VENICE: Rounds of applause and riotous laughter met Roman Polanski's grotesque comedy of manners “Carnage” at the press screening in Venice on Thursday ahead of the world premiere in the evening.
The screen adaptation of playwright Yasmina Reza's acclaimed Broadway play “The God of Carnage,” Polanski's film tells the tale of two sets of parents who meet up to talk after their children get into a fight at school.
Electric comic timing and star performances from an A-list cast of Kate Winslet, Jodie Foster, John C. Reilly and Christoph Waltz drive the film, shot in real time as the adults try settle the dispute with unpredictable twists.
Though “Carnage” is set in Brooklyn, it was shot in Paris as the French-Polish director is unable to travel freely around Europe because he is wanted in the United States following a conviction there for unlawful sexual intercourse with a 13-year-old girl in 1977.
Fears of extradition from other European countries, notably Italy, which has a long history of cooperation with the United States, means Polanski will not be present on the red carpet Thursday evening.

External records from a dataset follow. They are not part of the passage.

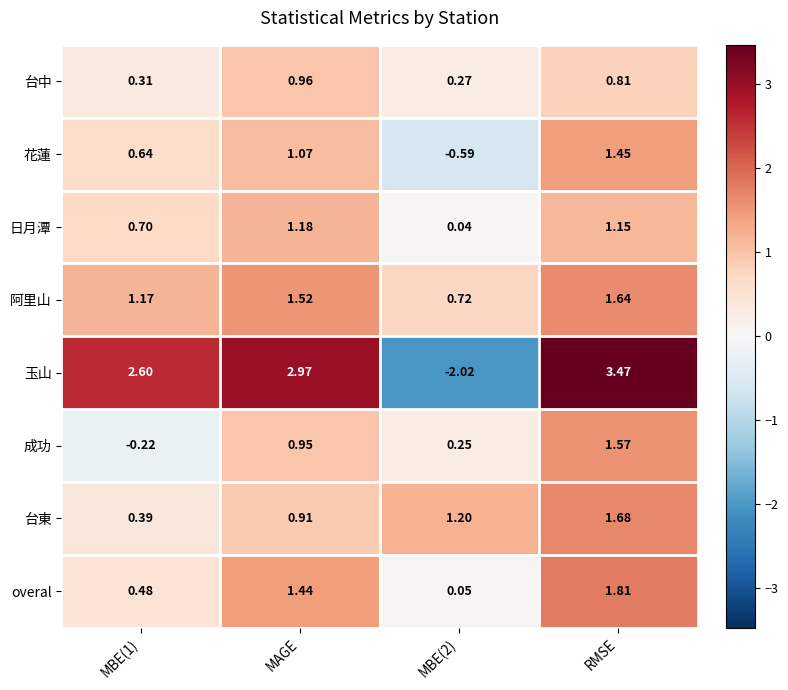

Which series has the largest total across all categories?

玉山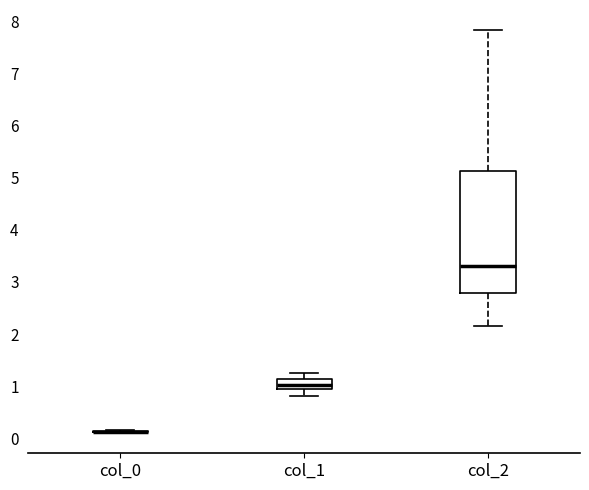

Which box is the tallest, from its lower edge to its upper edge?

col_2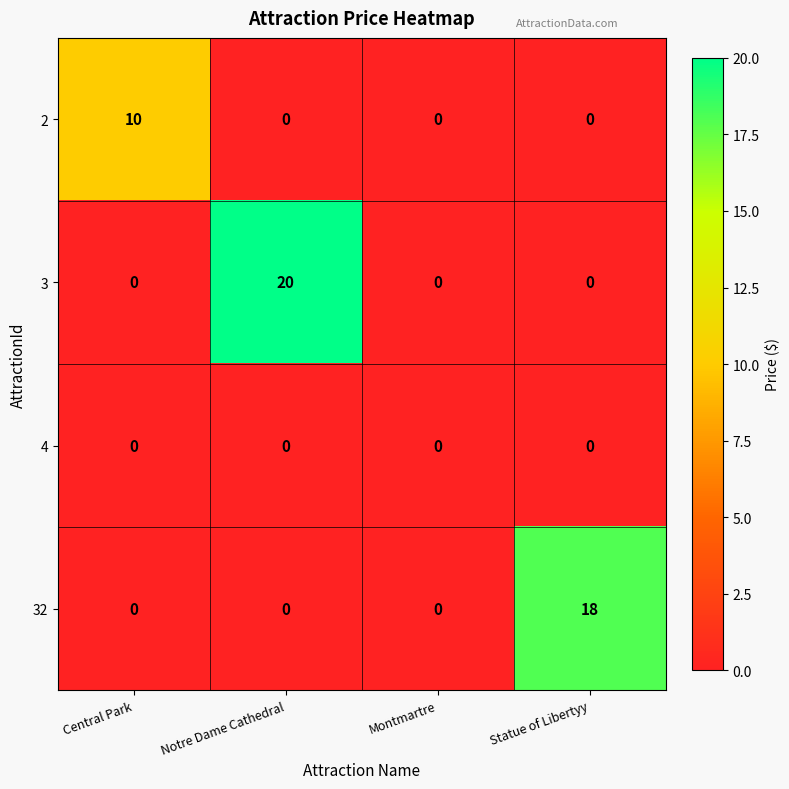

At how many categories does at least one series exceed 9?

3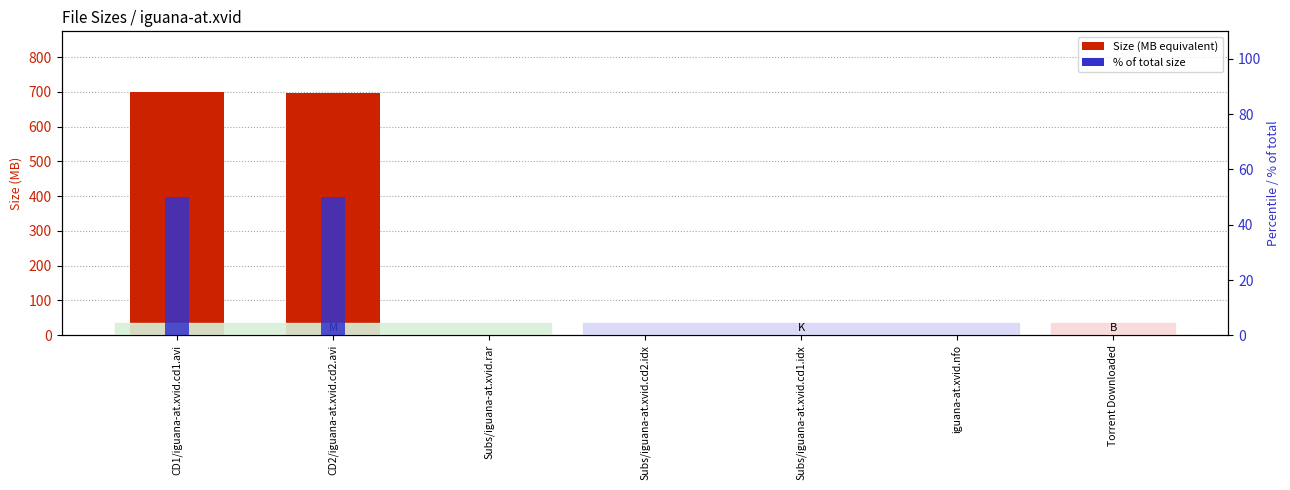

List the labels in order of % of total value, smallest first.

Torrent Downloaded, iguana-at.xvid.nfo, Subs/iguana-at.xvid.cd1.idx, Subs/iguana-at.xvid.cd2.idx, Subs/iguana-at.xvid.rar, CD2/iguana-at.xvid.cd2.avi, CD1/iguana-at.xvid.cd1.avi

Critics will inevitably draw a comparison between Polanski's status and the film's claustrophobic atmosphere, with the use of close up shots, mirrored reflections and characters who pace back and forth in a tiny apartment.
Stars Winslet and Foster are expected to wow paparazzi at the premiere, joining a host of other Hollywood greats who are arriving on the Venice Lido by water taxi, including Gwyneth Paltrow, Matt Damon and Keira Knightley.

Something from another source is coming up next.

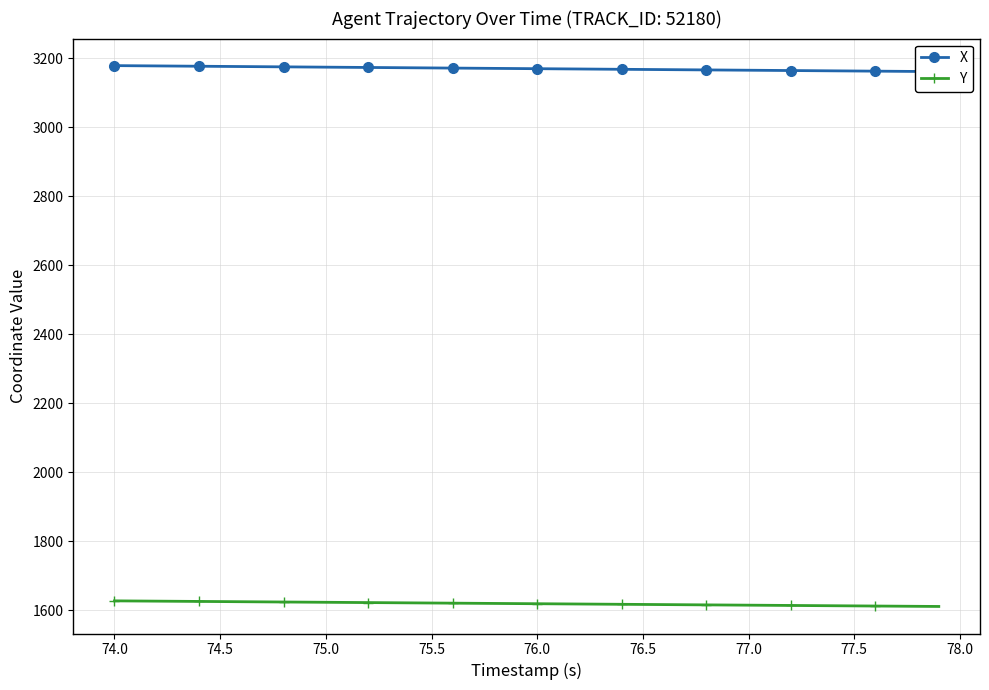

Is this an area chart (filled region under the line)?

No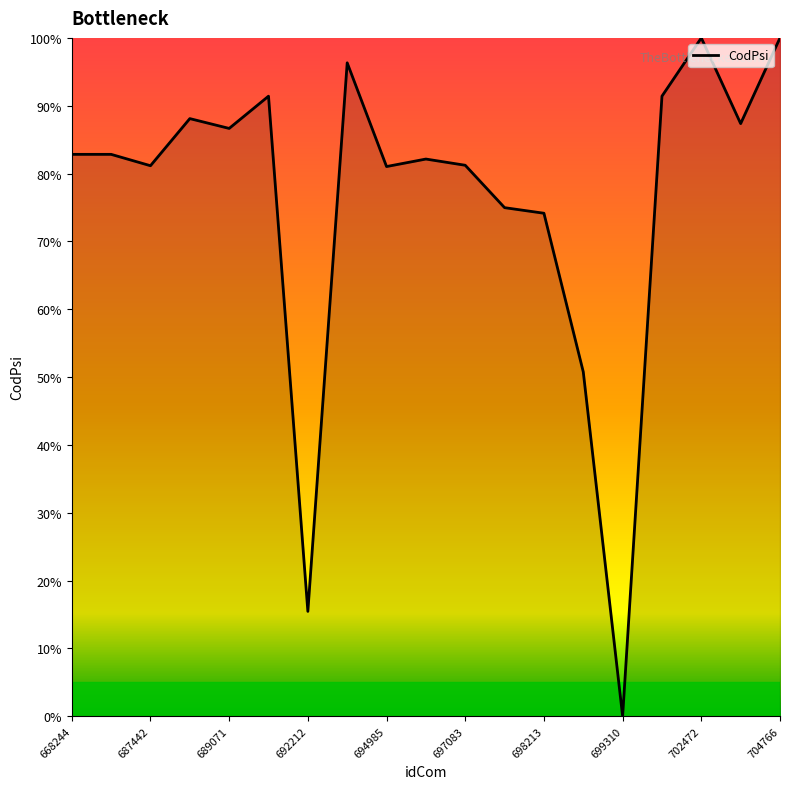

How many series are shown in this chart?

1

But it is pop-star Madonna who is expected to draw the crowds on Thursday as she appears on the red carpet ahead of the screening of her second film as a director, “W.E.”, which will be shown out of competition.
The star landed at Venice airport late on Wednesday evening, looking glamorous in a black outfit, with a check shirt and sunglasses, and headed for the luxury Bauer hotel on Venice's Grand Canal.
Her film, starring British actors James D'Arcy and Andrea Riseborough, tells the tale of King Edward VIII's controversial romance with American divorcee Wallis Simpson, through the eyes of a lonely modern-day New Yorker.
“W.E” and “Carnage” are in the running for the Golden Lion award at Venice this year against a host of other films, including Wei Te-Sheng's “Seediq Bale,” a fierce Taiwanese epic featuring warring tribes.
With a record production cost of 24 million dollars, “Seediq Bale” brings to the big screen the true story about a rebellion of aboriginal tribes against their Japanese colonial rulers in Taiwan in 1930, and their ultimate defeat.
Produced by renowned Hong Kong-based director John Woo, whose Hollywood films include “Face Off” and “Mission Impossible 2” the film alternates between fight scenes and moments of spiritual anguish for the proud tribesmen.
Stunning cinematography captures the untamed beauty of Wushu, a tribal township on Mount Chilai, where the concept of freedom is inextricably linked to hunting wild animals through lush undergrowth.
“The film tells the story of an encounter between a people who believe in rainbows and a nation which believes in the sun, a heroic battle in defence of faith and dignity,” Wei said about his most ambitious work to date.
Over 12 years in the making, “Seediq Bale” features a cast of 15,000, many of whom were hand picked for the part in a door-to-door search throughout Taiwan for people with the right characteristics: specifically, “hunters eyes.”